” İslam neyi haram kıldıysa onda kötülük ve insana zarar, helal kıldığı şeylerde de temizlik ve insana fayda vardır” diyen, salgın hastalık sürecinde sağlık çalışanları ve hastalar için dua çağrısı yapan, ”Ey insanlar sağlığınıza zarar veren şeylerden uzak duralım, çünkü bundan sadece bu kötülüğü işleyen yada zararlı maddeyi kullanan kimse değil, sadece çevresindeki insanlar değil, binlerce kilometre uzakta olanlarda zarar görüyor” diyen, ” İslam zinayı en büyük haramlardan kabul ediyor, Lutiliği ve eşçinseliği de lanetliyor.

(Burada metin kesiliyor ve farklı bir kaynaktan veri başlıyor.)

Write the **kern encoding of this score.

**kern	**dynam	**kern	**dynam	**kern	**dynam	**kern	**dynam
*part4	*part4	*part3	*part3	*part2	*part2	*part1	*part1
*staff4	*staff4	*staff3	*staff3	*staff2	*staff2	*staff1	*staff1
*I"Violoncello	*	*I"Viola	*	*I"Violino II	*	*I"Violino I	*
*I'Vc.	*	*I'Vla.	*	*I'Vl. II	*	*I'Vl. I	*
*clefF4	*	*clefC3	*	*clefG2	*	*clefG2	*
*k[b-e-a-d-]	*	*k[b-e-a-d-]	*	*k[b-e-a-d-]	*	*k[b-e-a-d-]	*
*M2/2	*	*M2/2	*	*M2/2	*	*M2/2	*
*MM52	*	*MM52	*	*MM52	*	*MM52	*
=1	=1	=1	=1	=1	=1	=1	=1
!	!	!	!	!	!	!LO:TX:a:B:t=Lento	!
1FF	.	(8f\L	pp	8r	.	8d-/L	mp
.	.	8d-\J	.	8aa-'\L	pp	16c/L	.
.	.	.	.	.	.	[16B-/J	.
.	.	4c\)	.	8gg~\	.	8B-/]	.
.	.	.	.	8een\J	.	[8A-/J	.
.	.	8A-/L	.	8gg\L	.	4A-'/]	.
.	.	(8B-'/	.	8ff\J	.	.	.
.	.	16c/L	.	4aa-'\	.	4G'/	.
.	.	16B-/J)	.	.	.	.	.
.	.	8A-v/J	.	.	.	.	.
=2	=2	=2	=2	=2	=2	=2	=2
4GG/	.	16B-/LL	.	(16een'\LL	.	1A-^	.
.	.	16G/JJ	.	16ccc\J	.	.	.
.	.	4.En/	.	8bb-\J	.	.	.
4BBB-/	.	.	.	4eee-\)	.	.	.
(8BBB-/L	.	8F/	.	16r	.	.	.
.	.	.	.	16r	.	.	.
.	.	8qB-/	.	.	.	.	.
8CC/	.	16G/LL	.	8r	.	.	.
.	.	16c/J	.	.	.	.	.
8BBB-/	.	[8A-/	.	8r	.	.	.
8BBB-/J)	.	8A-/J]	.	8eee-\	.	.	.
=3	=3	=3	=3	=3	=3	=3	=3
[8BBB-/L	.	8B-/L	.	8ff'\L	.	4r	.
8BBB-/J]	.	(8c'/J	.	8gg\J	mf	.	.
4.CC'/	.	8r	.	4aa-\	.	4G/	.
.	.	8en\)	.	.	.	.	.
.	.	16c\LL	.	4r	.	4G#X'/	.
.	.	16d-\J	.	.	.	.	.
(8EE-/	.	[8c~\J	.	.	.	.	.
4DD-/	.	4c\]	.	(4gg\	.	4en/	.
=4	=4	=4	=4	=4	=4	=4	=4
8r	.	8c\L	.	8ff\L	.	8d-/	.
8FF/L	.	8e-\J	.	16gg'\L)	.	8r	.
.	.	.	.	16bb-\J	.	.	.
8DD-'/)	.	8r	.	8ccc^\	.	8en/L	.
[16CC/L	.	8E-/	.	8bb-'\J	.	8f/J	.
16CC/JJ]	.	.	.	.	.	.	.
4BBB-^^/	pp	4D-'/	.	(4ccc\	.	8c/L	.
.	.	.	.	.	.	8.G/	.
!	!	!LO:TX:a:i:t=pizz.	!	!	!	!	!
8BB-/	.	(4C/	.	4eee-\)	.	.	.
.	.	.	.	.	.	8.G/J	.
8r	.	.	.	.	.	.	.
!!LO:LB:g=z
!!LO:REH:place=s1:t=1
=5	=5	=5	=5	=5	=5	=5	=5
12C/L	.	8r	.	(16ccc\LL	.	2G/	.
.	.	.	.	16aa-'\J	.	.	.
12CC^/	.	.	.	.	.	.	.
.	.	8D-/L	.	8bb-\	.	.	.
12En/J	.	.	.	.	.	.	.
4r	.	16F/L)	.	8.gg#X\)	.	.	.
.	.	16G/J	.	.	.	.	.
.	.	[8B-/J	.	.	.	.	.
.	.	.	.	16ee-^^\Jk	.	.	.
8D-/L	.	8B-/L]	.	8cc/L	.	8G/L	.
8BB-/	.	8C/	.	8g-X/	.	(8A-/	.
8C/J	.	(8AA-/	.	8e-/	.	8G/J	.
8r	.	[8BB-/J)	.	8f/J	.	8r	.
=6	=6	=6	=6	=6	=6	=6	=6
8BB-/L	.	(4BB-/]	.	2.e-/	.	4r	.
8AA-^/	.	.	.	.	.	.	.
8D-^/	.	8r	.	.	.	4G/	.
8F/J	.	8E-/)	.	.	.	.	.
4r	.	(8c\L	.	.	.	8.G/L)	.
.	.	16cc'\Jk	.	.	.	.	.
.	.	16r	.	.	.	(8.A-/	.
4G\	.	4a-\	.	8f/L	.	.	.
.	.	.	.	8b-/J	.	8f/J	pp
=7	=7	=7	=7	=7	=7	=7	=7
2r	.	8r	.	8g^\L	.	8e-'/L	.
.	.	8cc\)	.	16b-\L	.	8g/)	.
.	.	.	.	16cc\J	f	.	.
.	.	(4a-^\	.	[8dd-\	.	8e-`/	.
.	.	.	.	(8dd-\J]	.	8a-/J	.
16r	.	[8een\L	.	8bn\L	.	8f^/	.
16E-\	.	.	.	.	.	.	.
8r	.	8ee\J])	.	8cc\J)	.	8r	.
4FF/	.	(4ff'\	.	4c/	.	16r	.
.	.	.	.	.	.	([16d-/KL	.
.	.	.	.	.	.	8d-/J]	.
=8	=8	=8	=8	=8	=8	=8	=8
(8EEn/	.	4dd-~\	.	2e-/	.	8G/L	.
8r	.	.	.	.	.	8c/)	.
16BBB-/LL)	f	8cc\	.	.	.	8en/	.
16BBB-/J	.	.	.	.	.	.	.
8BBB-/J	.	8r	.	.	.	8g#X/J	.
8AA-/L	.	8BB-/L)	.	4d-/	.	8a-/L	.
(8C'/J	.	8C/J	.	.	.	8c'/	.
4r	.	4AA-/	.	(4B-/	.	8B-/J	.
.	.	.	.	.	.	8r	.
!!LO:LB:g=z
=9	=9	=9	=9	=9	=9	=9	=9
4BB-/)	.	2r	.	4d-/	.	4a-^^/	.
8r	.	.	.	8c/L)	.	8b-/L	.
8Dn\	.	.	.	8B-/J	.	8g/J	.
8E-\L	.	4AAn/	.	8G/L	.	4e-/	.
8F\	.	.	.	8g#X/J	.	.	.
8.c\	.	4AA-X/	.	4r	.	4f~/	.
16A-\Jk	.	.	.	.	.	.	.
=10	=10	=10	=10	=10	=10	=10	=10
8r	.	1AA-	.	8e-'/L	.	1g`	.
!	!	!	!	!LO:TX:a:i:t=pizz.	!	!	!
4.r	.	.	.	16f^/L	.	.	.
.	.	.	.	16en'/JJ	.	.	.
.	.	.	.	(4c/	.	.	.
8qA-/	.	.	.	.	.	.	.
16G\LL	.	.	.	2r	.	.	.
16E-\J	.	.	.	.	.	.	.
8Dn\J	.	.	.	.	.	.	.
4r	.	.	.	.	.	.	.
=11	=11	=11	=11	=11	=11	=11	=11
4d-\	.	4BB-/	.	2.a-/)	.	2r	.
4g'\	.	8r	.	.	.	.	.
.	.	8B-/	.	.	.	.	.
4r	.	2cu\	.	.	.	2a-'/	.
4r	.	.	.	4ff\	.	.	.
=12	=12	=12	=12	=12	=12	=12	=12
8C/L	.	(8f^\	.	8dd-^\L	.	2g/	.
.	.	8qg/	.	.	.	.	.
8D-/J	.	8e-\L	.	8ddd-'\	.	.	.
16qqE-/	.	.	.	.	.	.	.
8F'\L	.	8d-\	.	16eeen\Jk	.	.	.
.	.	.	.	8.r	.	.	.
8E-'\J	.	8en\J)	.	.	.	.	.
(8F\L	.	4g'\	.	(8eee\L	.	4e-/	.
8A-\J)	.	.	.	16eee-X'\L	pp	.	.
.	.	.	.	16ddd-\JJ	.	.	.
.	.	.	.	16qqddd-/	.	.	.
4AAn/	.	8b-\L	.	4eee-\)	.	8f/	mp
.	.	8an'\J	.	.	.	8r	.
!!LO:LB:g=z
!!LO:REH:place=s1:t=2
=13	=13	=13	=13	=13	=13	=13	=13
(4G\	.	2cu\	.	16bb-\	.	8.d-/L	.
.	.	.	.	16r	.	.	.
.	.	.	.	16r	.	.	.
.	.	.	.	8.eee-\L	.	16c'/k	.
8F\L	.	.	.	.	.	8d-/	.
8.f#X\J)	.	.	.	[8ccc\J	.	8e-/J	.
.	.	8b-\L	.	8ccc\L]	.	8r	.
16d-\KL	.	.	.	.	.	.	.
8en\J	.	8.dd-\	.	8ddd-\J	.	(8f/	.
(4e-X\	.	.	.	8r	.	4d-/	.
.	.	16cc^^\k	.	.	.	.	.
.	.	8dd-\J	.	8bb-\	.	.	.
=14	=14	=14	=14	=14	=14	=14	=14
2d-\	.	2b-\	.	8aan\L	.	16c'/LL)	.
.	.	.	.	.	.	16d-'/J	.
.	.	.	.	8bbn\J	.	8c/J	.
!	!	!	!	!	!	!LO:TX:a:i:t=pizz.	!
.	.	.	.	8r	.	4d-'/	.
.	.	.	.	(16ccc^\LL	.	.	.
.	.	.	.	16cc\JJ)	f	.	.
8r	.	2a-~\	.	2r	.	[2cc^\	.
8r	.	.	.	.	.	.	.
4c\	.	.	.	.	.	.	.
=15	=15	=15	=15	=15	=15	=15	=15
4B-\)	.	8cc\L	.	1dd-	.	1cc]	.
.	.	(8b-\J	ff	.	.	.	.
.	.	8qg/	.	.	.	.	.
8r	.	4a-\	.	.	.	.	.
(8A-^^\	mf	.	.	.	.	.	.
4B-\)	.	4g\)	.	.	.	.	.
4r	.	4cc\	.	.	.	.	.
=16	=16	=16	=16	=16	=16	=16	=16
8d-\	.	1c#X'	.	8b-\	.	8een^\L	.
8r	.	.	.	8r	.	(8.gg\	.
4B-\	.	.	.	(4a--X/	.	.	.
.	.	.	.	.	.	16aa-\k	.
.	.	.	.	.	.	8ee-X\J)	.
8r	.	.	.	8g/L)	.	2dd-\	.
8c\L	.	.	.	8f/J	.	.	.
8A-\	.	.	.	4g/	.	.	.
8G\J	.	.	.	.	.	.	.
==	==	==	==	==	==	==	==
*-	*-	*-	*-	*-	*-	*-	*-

Nedir bunun hikmeti; hastalıkları beraberinde getirmesi ve neslin çürütmesidir” diye belirten diyanet işleri Başkanımız PROF. D.r Ali Erbaş anayasal sınırlar içerisinde kendisine verilen görevi yerine getirmektedir. 24.04.2020 tarihli cuma hutbesinde ”kötülüklere karşı topyekün mücadele mesajı vermiş olup diyanet işleri başkanı olması hasebiyle de islam dininin inançları ibadet ve ahlak esasları hakkında toplumu aydınlatma görevini yerinde getirmiştir.

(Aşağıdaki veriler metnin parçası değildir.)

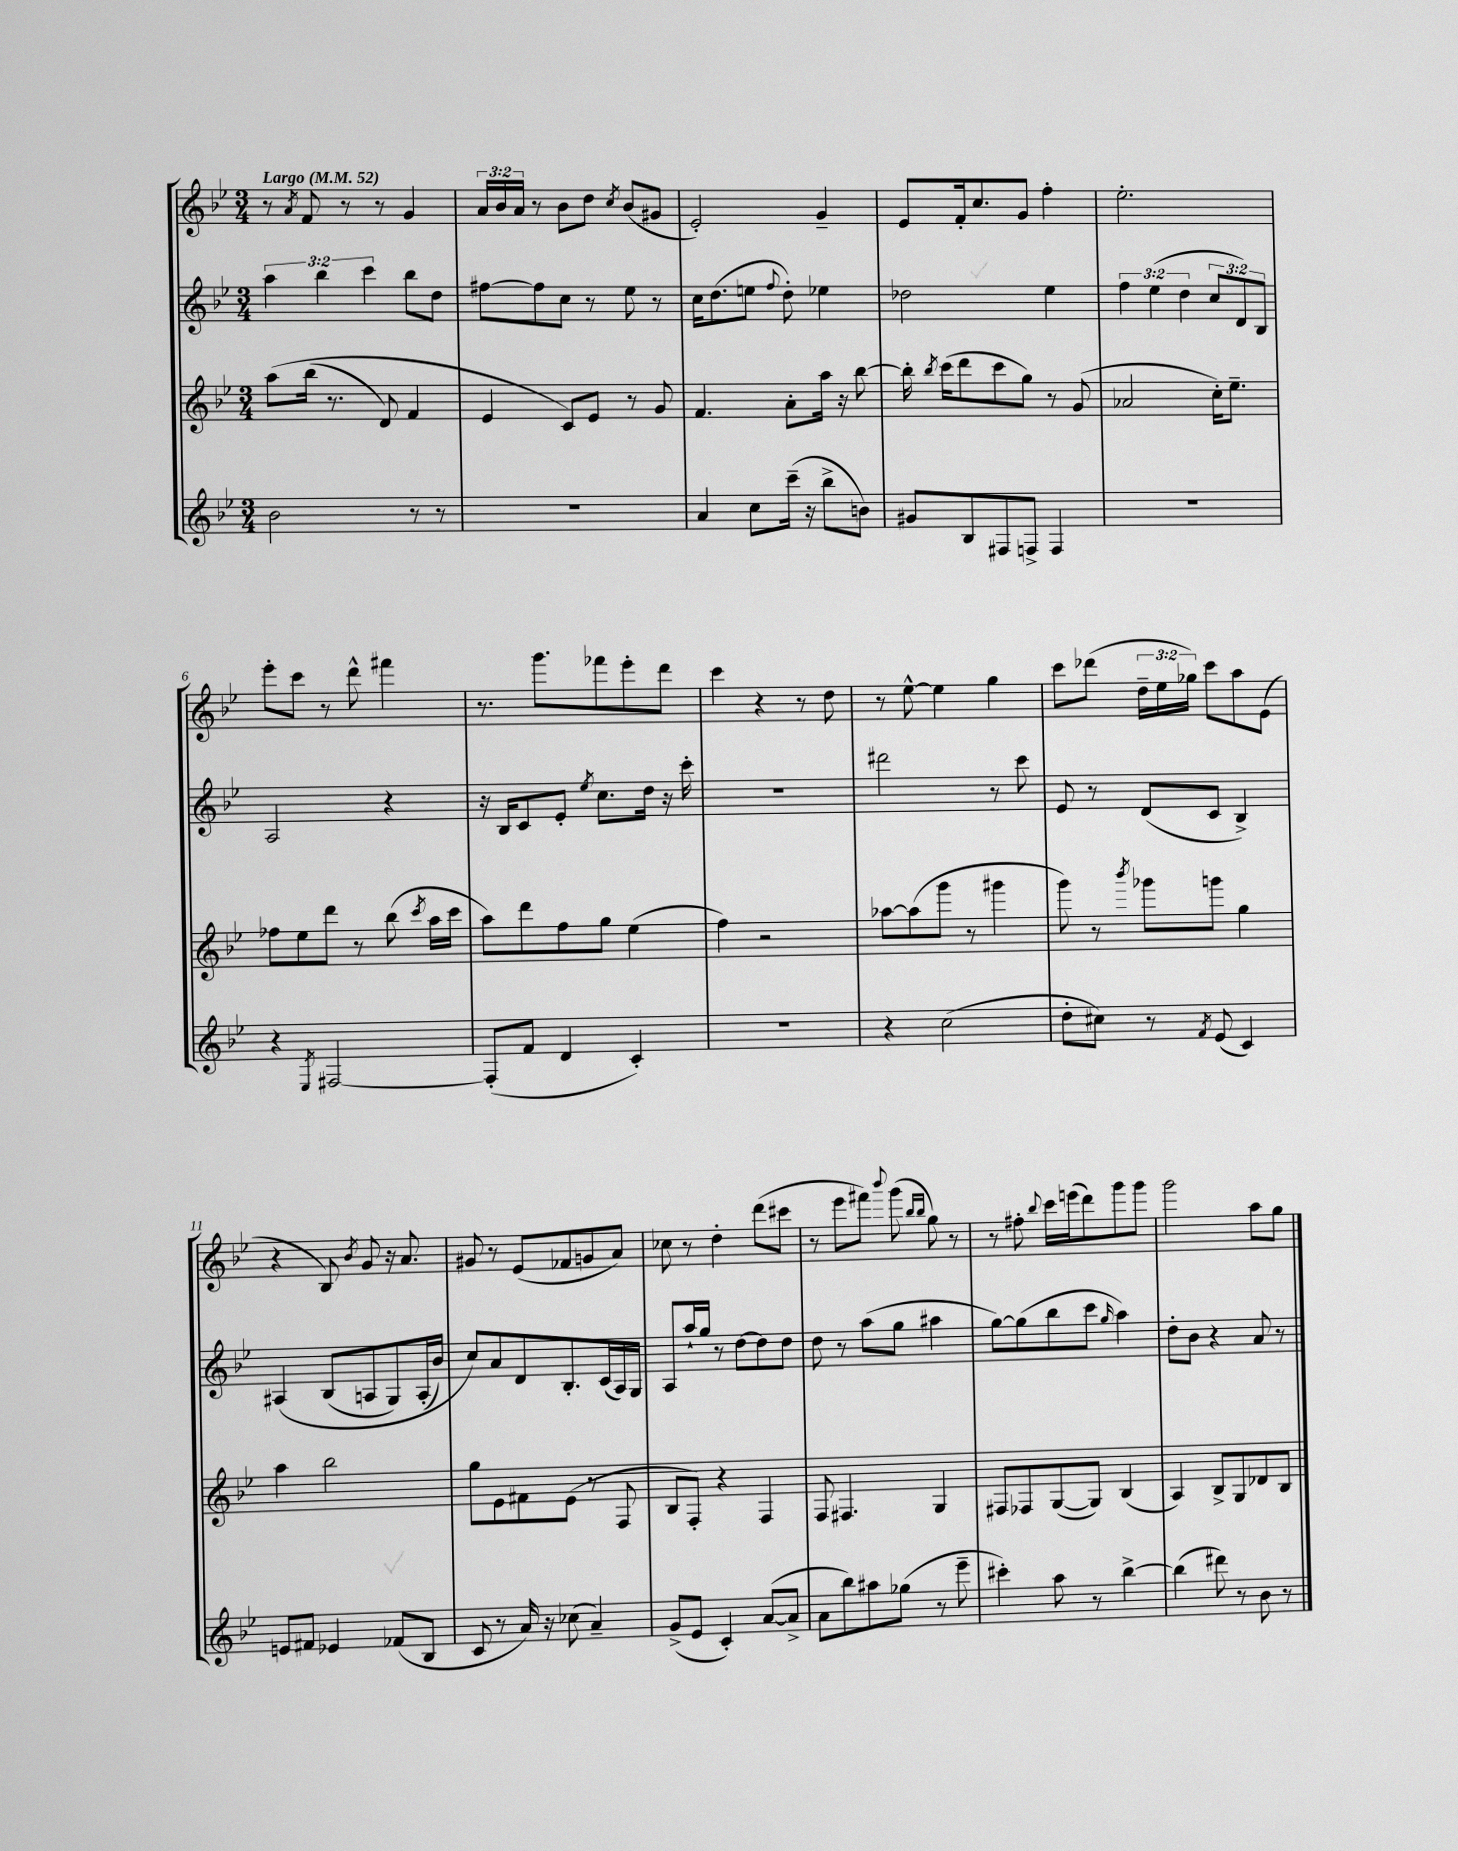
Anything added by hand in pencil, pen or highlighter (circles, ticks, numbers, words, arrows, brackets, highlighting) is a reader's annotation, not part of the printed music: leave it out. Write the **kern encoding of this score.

**kern	**kern	**kern	**kern
*staff4	*staff3	*staff2	*staff1
*clefG2	*clefG2	*clefG2	*clefG2
*k[b-e-]	*k[b-e-]	*k[b-e-]	*k[b-e-]
*M3/4	*M3/4	*M3/4	*M3/4
*MM52	*MM52	*MM52	*MM52
2b-	&(8aa	6aa	8r
.	.	.	8qa
.	(16bb-	.	8f
.	.	6bb-	.
.	8.r	.	.
.	.	.	8r
.	.	6ccc	.
.	8d)	.	8r
8r	4f	8bb-	4g
8r	.	8dd	.
=	=	=	=
2.r	4e-	[8ff#	24a
.	.	.	24b-
.	.	.	24a
.	.	8ff#]	8r
.	8c&)	8cc	8b-
.	8e-	8r	8dd
.	.	.	8qcc
.	8r	8ee-	(8b-
.	8g	8r	8g#
=	=	=	=
4a	4.f	16cc	2e-')
.	.	(8.dd	.
8cc	.	8ee	.
.	.	8qqff	.
(16ccc~	8a'	8dd')	.
16r	.	.	.
8bb-^	16aa	4ee-	4g~
.	16r	.	.
8b)	[8bb-	.	.
=	=	=	=
8g#	16bb-']	2dd-	8e-
.	8qbb-	.	.
.	(16ccc	.	.
8B-	8ddd	.	16f'
.	.	.	8.cc
8F#	8ccc	.	.
8F^	8gg)	.	8g
4F	8r	4ee-	4ff'
.	(8g	.	.
=	=	=	=
2.r	2a-	6ff	2.ee-'
.	.	(6ee-	.
.	.	6dd	.
.	16cc')	12cc	.
.	8.ee-~	.	.
.	.	12d)	.
.	.	12B-	.
=	=	=	=
4r	8ff-	2A	8eee-'
.	8ee-	.	8ccc
8qE-	.	.	.
[2F#	8ddd	.	8r
.	8r	.	8ddd^^
.	(8bb-	4r	4fff#
.	8qccc	.	.
.	16aa	.	.
.	16ccc	.	.
=	=	=	=
(8F#']	8aa)	16r	8.r
.	.	16B-	.
8f	8ddd	8c	.
.	.	.	8.ggg
4d	8ff	8e-'	.
.	.	8qee-	.
.	8gg	8.cc	8fff-
4c')	(4ee-	.	8eee-'
.	.	16dd	.
.	.	16r	8ddd
.	.	16ccc'	.
=	=	=	=
2.r	4ff)	2.r	4ccc
.	2r	.	4r
.	.	.	8r
.	.	.	8dd
=	=	=	=
4r	[8aa-	2ddd#	8r
.	(8aa-]	.	[8ee-^^
(2cc	8ggg	.	4ee-]
.	8r	.	.
.	4ggg#	8r	4gg
.	.	8ccc	.
=	=	=	=
8dd'	8ggg)	8e-	8ccc
8cc#)	8r	8r	(8ddd-
.	8qbbb-	.	.
8r	8ggg-	(8d	24dd~
.	.	.	24ee-
.	.	.	24gg-)
8qf	.	.	.
(8e-	8ggg	8c	8ccc
4c)	4gg	4B-^)	8aa
.	.	.	(8e-
=	=	=	=
8e	4aa	&(4A#	4r
8f#	.	.	.
4e-	2bb-	(8B-	8B-)
.	.	.	8qb-
.	.	8A	8g
(8f-	.	8G)	16r
.	.	.	8.a
8B-	.	(16A'	.
.	.	16b-)	.
=	=	=	=
8c	8gg	8cc&)	8g#
8r	8e-	8a	8r
16a)	8f#	8d	(8e-
16r	.	.	.
(8cc-	(8e-	8.B-'	8f-
4a~)	8r	.	8g
.	.	(16c	.
.	8F	16A)	8a)
.	.	16G	.
=	=	=	=
(8g^	8B-	8A	8cc-
8e-	8F')	16aa`	8r
.	.	16gg	.
4c')	4r	8r	4dd'
.	.	[8dd	.
([8a	4F	8dd]	(8ddd
8a^]	.	8dd	8ccc#
=	=	=	=
8a	8F	8dd	8r
8bb-)	4.F#	8r	8eee-
8aa#	.	(8aa	8fff#)
.	.	.	8qqbbb-
(8gg-	.	8gg	(8ggg
.	.	.	16qqbb-
.	.	.	16qqbb-
8r	4G	4aa#	8gg)
8eee-~	.	.	8r
=	=	=	=
4ccc#')	8F#	[8gg)	8r
.	8F-	(8gg]	8ff#'
.	.	.	8qqbb-
8aa	([8G	8bb-	16ccc
.	.	.	(16eee
8r	8G])	8ccc	8ddd)
.	.	16qqgg	.
[4bb-^	(4B-	4aa)	8ggg
.	.	.	8ggg
=	=	=	=
(4bb-]	4A)	8dd'	2ggg
.	.	8b-	.
8ddd#)	8B-^	4r	.
8r	8G	.	.
8b-	8d-	8a	8aa
8r	8B-	8r	8gg
==	==	==	==
*-	*-	*-	*-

Bu konuşma üzerine Ankara Barosu 26.04. 2020 tarihli yazısında, diyanet işler başkanını halkın bir kesimini nefretle aşağılayıp kitlelere hedef göstermekle itham etmiş, mezkür metinde de, diyanet işleri başkanı özelinde islamiyet hakkında aşağılayıcı ifadelerde bulunmuştur.
Baroların kanunlarla kendilerine verilen görevleri yapmak yerine hali hazırda görevini yerine getirmek de olan diyanet işleri Başkanımız PROF.DR. Ali ERBAŞ ‘ın görev alanı içerisinde yapmış olduğu açıklamayı , tam da görevi gereği olan ifadelerini uygunsuz bir dile ile aşağılamaya yeltenen baroların ifadelerini asıl kınanması gereken gereken ifadelerdir.Bir kimsenin bu ifadeleri kullanabilmesi için dogmatik bilgi ayrımını dahi dahi yapamayacak Kur’an hükümlerini Diyanet işleri Başkanının kendi kendine ifade etmesi sanacak bilgi düzeyinde olması gerekir ki asıl kınanması gereken budur.
Diyanet işleri başkanının açıklamaları nedeni ile hele de o ifadelerle hedef gösterilmesi ise bir hukuk kurumu olan Barolara asla yakışmayan bir tutumdur.Diyanet işleri başkanının ifadelerinde halkın bir kısmını hedef göstermekten değil ancak görevinin gereğini yerine getirmekten söz edilebilir. bu açıklamaya karşın baronun açıklaması ve içeriği ise dini değerleri aşağılamaya yeltenen ve hem suç olan hem de kınanmayı hak eden bir tutumdur. içerisinde bulunduğumuz salgın hastalık sürecinde bünyesinde bulunan avukatların sorunlarına eğilmek yerine kanuni olarak kendisine verilen görevi yerine getiren bir devlet adamına saldırılmasının takdirine de kamu oyuna bırakmaktayız.